Work instruction: Rewrite the material below, from its start through the line containing "执着，就是苦恼；放弃，就是悲", as a Markdown table with the columns Number and Record line, one row per line and blank lines left out. Leave the pictures out of your answer.

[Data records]
★ ★ ★ ★ ★ ★ ★

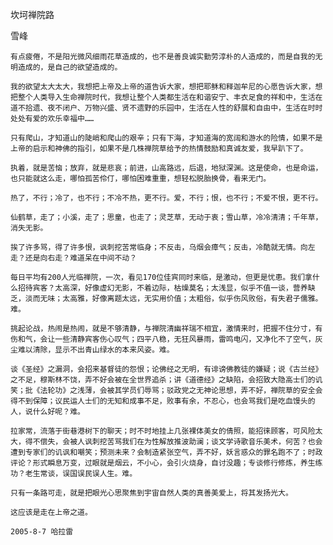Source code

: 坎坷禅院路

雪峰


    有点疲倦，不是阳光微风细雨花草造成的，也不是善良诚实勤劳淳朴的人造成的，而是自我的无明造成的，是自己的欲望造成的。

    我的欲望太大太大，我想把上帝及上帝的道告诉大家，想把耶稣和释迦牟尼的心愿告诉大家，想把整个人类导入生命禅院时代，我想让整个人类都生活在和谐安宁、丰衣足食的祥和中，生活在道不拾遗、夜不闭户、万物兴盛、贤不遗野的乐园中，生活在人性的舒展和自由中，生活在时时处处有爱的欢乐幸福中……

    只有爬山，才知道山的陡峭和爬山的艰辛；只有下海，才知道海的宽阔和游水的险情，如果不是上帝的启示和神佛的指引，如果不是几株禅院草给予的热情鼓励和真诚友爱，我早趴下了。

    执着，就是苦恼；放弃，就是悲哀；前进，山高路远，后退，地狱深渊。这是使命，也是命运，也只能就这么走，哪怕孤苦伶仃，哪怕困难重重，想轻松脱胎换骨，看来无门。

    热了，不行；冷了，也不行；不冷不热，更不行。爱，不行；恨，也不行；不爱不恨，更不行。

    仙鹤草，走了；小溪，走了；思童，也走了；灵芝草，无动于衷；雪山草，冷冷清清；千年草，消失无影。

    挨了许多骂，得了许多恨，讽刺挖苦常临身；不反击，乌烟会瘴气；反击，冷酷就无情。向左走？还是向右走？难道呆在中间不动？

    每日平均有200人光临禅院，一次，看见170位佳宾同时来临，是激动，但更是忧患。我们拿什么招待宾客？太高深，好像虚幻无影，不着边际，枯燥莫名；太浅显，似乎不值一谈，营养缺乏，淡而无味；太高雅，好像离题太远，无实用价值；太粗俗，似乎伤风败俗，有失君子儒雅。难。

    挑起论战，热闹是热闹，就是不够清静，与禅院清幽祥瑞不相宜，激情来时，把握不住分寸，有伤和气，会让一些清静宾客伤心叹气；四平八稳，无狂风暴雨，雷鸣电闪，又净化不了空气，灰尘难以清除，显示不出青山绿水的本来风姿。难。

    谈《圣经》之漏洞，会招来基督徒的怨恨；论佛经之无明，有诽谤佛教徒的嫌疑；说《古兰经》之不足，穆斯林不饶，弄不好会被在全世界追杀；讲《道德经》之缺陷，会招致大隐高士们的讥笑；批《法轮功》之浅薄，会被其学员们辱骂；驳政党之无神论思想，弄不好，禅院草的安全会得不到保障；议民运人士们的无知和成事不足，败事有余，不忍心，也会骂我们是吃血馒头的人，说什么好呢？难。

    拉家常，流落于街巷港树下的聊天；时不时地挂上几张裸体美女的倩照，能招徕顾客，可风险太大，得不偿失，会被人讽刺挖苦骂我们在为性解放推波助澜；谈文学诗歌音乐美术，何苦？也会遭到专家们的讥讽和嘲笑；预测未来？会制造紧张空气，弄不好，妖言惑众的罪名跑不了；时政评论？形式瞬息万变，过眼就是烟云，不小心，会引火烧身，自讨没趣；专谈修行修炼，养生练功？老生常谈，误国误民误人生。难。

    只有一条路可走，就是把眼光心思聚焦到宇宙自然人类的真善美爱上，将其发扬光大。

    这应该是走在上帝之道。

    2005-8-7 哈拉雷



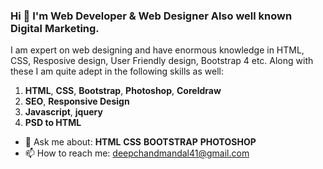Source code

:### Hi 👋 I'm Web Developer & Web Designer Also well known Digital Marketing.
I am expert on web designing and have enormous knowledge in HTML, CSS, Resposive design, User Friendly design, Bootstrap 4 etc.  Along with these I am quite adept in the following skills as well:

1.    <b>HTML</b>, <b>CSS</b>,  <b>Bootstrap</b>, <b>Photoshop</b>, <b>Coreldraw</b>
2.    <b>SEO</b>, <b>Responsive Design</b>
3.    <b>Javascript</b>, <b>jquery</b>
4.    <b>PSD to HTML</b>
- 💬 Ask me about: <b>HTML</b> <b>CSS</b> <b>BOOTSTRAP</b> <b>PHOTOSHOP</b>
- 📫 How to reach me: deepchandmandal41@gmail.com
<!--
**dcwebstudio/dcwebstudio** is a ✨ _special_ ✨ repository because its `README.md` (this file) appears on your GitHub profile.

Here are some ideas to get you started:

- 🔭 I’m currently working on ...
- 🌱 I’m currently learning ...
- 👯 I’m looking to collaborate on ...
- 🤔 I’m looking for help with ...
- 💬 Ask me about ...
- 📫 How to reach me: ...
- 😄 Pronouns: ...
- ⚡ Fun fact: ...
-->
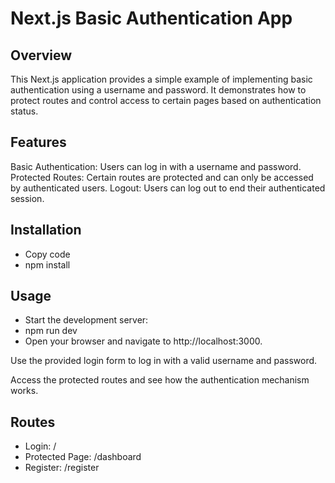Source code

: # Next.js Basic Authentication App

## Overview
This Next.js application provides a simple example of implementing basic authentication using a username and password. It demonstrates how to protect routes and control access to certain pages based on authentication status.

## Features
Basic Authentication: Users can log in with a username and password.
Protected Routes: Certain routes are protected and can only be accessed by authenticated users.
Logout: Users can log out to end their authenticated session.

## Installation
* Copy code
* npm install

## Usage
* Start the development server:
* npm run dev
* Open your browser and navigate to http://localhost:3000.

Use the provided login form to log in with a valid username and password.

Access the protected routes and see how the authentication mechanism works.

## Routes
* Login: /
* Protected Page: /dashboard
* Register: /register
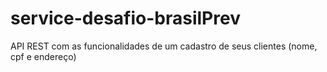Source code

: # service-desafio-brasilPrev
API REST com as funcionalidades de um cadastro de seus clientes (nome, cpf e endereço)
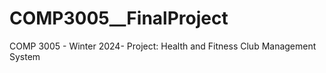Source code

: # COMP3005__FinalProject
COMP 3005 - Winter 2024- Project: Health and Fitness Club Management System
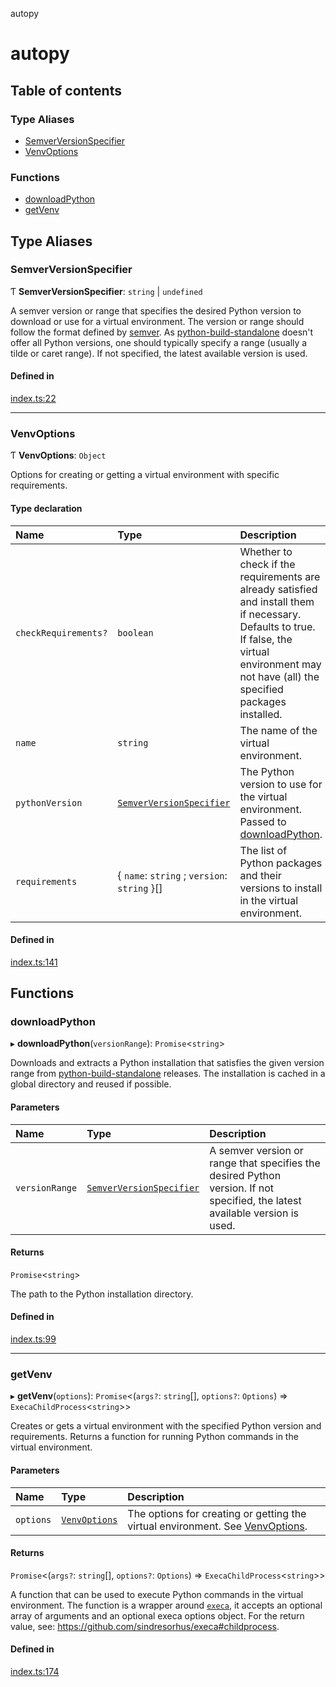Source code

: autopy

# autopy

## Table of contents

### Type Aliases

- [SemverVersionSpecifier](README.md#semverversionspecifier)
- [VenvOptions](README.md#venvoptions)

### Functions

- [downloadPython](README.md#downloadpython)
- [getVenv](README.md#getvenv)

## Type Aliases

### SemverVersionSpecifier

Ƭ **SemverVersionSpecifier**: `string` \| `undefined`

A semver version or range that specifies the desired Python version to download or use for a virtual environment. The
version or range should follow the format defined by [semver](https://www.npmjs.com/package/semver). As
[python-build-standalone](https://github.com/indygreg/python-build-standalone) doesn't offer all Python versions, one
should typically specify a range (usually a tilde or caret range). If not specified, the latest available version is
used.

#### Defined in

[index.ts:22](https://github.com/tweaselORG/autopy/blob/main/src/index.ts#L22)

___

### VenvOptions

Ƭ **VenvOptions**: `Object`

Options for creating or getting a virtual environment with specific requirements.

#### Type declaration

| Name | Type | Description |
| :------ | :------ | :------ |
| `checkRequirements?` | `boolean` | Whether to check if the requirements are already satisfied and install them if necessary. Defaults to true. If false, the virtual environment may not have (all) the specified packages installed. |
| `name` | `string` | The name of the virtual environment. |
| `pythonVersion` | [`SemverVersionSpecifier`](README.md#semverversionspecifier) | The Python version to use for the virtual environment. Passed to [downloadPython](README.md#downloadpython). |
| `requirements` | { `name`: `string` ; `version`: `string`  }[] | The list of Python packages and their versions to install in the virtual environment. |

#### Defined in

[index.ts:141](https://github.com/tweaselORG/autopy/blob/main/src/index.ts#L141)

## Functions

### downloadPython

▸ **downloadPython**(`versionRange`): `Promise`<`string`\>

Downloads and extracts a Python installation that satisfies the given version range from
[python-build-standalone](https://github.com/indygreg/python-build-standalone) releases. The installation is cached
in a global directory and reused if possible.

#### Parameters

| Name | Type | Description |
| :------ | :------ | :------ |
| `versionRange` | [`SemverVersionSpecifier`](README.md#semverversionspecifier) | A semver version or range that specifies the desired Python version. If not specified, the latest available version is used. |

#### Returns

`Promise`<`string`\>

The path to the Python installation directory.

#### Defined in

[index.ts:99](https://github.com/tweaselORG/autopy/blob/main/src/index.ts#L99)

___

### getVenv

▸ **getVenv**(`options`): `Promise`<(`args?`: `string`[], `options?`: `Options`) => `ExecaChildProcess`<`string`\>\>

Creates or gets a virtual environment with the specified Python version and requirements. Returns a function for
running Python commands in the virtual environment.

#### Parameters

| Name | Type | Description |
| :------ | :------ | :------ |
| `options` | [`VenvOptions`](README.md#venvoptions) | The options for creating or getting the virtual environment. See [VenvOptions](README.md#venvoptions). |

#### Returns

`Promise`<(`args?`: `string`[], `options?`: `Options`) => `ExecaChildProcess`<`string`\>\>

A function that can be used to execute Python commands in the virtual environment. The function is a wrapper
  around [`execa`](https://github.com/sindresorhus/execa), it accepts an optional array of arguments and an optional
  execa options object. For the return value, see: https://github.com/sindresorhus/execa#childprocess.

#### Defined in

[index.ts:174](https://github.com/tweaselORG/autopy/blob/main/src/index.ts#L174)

★ ★ ★ ★ ★ ★ ★

Answer box:
| Number | Record line |
|---|---|
| 1 | Source code |
| 2 | : 坎坷禅院路 |
| 3 | 雪峰 |
| 4 |     有点疲倦，不是阳光微风细雨花草造成的，也不是善良诚实勤劳淳朴的人造成的，而是自我的无明造成的，是自己的欲望造成的。 |
| 5 |     我的欲望太大太大，我想把上帝及上帝的道告诉大家，想把耶稣和释迦牟尼的心愿告诉大家，想把整个人类导入生命禅院时代，我想让整个人类都生活在和谐安宁、丰衣足食的祥和中，生活在道不拾遗、夜不闭户、万物兴盛、贤不遗野的乐园中，生活在人性的舒展和自由中，生活在时时处处有爱的欢乐幸福中…… |
| 6 |     只有爬山，才知道山的陡峭和爬山的艰辛；只有下海，才知道海的宽阔和游水的险情，如果不是上帝的启示和神佛的指引，如果不是几株禅院草给予的热情鼓励和真诚友爱，我早趴下了。 |
| 7 |     执着，就是苦恼；放弃，就是悲哀；前进，山高路远，后退，地狱深渊。这是使命，也是命运，也只能就这么走，哪怕孤苦伶仃，哪怕困难重重，想轻松脱胎换骨，看来无门。 |